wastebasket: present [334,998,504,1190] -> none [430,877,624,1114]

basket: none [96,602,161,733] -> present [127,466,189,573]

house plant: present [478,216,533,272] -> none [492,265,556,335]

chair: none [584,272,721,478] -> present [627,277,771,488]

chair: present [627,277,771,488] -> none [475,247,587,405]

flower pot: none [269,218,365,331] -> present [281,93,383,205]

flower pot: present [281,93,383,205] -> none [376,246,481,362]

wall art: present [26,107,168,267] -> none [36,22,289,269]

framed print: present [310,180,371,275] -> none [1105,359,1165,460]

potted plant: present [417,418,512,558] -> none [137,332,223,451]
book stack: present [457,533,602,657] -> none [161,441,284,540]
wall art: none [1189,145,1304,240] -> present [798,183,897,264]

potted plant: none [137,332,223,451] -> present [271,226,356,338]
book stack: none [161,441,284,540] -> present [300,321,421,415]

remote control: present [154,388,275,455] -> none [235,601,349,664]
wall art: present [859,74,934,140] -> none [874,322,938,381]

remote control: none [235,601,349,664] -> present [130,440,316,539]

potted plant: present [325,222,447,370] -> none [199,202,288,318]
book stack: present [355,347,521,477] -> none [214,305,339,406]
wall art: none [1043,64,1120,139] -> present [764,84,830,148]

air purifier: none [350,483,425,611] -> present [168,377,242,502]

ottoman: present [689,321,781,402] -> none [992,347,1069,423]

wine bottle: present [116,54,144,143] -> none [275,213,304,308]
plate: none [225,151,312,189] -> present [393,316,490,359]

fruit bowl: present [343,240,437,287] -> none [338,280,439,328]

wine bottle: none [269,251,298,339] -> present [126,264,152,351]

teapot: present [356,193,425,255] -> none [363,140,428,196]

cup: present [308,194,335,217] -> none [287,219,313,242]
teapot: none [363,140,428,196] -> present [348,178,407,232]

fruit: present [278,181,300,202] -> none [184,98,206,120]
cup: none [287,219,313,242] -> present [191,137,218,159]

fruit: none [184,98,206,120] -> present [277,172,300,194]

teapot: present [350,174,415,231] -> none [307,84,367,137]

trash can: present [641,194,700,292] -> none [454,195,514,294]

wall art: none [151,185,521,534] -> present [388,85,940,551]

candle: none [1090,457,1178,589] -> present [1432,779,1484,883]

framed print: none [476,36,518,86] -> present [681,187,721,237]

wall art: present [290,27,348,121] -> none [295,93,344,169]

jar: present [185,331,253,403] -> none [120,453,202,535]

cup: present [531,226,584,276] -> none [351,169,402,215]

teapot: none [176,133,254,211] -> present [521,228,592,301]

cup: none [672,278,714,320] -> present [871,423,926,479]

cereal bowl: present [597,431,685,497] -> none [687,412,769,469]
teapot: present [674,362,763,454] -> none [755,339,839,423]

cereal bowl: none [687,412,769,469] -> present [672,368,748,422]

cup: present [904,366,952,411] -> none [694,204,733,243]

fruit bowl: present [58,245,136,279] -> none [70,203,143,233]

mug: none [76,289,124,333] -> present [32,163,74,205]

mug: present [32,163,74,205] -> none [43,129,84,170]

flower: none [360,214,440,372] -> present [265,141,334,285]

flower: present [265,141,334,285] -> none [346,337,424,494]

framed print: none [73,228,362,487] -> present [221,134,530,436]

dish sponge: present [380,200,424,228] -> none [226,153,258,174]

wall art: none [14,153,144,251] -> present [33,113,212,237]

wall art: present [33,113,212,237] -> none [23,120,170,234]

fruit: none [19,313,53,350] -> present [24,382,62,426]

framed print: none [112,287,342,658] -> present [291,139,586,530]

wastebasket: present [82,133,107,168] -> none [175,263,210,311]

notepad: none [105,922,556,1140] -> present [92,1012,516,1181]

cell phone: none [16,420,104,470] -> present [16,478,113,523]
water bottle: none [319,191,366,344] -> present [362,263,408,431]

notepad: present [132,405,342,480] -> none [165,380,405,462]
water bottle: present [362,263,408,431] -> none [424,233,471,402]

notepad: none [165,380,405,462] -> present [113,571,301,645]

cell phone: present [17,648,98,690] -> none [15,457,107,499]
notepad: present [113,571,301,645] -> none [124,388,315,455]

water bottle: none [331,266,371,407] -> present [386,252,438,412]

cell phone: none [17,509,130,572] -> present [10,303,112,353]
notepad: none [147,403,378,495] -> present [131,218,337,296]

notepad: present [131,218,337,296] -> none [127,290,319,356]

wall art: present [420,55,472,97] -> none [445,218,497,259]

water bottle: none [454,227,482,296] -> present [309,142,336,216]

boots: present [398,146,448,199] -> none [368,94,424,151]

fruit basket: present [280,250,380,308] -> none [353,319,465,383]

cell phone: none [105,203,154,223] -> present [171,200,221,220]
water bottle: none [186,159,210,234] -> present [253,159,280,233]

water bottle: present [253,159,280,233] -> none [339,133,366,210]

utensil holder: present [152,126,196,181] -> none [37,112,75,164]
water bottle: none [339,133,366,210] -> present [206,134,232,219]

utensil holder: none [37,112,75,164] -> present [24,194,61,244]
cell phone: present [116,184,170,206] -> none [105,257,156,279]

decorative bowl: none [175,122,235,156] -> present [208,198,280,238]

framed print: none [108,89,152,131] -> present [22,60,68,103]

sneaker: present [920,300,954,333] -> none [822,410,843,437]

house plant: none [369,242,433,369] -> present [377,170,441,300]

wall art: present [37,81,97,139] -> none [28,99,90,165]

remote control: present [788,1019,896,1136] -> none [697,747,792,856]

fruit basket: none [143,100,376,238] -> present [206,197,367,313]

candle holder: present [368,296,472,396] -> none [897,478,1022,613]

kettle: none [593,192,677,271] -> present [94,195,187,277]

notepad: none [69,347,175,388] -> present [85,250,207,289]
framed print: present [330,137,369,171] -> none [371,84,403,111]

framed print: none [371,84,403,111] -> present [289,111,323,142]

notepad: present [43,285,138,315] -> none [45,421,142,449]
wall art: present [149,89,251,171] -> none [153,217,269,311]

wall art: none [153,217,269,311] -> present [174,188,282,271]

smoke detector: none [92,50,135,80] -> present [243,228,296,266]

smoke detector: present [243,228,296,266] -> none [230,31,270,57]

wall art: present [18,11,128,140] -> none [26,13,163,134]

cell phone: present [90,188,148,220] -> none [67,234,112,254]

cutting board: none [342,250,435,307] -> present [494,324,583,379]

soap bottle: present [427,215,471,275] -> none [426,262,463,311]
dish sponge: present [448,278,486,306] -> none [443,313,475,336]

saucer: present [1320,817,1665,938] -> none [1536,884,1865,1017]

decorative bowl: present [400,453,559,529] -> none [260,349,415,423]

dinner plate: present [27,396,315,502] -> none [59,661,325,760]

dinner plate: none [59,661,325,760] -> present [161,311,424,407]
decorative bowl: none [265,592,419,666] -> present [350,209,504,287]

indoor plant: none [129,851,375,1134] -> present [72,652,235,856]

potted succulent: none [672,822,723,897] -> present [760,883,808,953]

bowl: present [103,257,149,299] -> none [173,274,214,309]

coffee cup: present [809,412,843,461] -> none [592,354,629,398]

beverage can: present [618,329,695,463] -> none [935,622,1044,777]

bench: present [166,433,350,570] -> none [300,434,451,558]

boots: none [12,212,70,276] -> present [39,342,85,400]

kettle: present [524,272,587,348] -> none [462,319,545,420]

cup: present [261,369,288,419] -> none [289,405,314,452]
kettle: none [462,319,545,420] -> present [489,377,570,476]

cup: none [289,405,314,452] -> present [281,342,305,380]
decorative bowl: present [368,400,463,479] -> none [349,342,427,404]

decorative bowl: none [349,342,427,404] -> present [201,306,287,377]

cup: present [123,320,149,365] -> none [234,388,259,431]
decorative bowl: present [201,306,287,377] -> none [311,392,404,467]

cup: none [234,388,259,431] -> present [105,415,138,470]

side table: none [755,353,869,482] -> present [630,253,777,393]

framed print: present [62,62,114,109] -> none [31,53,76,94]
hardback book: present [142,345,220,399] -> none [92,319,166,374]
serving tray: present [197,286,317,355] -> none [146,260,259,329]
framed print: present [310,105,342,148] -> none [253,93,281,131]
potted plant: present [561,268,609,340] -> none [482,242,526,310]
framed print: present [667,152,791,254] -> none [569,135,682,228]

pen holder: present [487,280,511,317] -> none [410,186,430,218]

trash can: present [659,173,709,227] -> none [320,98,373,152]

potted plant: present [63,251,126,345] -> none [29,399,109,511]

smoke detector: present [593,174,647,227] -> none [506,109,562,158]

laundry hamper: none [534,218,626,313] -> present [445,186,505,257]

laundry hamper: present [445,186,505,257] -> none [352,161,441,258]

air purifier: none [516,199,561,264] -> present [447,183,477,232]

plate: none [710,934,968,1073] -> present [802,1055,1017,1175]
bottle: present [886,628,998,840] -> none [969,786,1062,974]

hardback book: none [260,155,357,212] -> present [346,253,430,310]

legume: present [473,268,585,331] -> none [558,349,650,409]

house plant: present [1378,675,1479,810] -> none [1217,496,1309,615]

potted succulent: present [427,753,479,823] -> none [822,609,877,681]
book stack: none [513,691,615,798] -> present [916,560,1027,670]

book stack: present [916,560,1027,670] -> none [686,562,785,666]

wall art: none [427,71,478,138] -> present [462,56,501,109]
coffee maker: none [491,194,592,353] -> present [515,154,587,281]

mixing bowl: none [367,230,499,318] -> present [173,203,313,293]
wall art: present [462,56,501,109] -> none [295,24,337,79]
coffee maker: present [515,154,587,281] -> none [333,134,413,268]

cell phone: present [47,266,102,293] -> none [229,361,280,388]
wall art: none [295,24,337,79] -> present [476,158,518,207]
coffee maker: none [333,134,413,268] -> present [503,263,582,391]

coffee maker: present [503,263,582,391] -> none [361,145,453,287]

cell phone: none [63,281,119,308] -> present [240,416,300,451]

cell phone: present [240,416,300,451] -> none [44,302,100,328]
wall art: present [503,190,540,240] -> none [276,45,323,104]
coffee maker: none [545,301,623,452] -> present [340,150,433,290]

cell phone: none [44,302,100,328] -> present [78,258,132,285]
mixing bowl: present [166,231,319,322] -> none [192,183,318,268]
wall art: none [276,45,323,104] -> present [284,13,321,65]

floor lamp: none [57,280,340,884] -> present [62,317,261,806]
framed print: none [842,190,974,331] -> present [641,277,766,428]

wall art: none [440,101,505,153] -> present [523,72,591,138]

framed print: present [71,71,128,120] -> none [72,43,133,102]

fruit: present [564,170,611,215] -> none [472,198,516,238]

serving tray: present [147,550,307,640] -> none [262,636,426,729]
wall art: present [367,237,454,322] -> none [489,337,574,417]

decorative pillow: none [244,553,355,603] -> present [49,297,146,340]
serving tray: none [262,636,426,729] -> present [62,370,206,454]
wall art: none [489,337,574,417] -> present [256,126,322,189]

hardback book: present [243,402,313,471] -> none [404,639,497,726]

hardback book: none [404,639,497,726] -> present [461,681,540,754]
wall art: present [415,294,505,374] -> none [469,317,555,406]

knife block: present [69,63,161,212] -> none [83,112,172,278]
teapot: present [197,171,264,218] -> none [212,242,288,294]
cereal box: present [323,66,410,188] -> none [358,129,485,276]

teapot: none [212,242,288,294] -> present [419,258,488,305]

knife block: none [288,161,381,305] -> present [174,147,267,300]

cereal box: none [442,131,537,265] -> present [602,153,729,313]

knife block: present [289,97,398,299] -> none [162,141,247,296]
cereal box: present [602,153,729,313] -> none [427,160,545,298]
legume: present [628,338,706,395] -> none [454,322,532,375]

● ● ● ●

» **Brief**:
Search the records for the word "candle". Copy every line that has it.

» **Result**:
candle: none [1090,457,1178,589] -> present [1432,779,1484,883]
candle holder: present [368,296,472,396] -> none [897,478,1022,613]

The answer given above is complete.